DATASET RECORDS ->
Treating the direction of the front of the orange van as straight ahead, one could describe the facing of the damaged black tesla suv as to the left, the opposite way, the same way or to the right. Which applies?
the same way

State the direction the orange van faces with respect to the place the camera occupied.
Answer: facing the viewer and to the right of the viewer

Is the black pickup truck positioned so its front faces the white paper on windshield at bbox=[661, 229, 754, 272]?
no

---

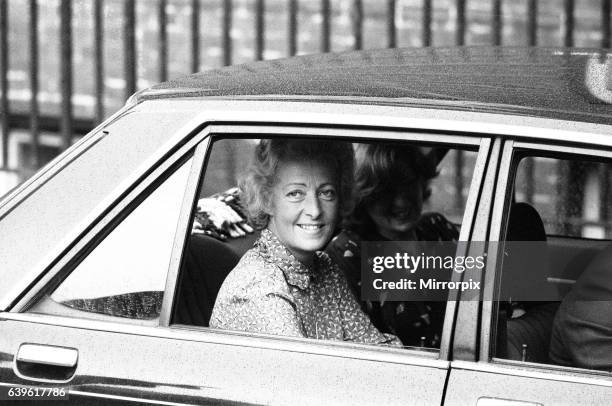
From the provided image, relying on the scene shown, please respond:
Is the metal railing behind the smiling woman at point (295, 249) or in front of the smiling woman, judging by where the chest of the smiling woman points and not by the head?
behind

YOUR ASSIGNMENT -> Put the listing lines into a Markdown table with the columns Row and Listing text, starting at the line that contains "Treating the direction" and ending at the line that contains "Answer: facing the". Leave out blank lines.

ANSWER BOX ->
| Row | Listing text |
|---|---|
| 1 | Treating the direction of the front of the orange van as straight ahead, one could describe the facing of the damaged black tesla suv as to the left, the opposite way, the same way or to the right. Which applies? |
| 2 | the same way |
| 3 | State the direction the orange van faces with respect to the place the camera occupied. |
| 4 | Answer: facing the viewer and to the right of the viewer |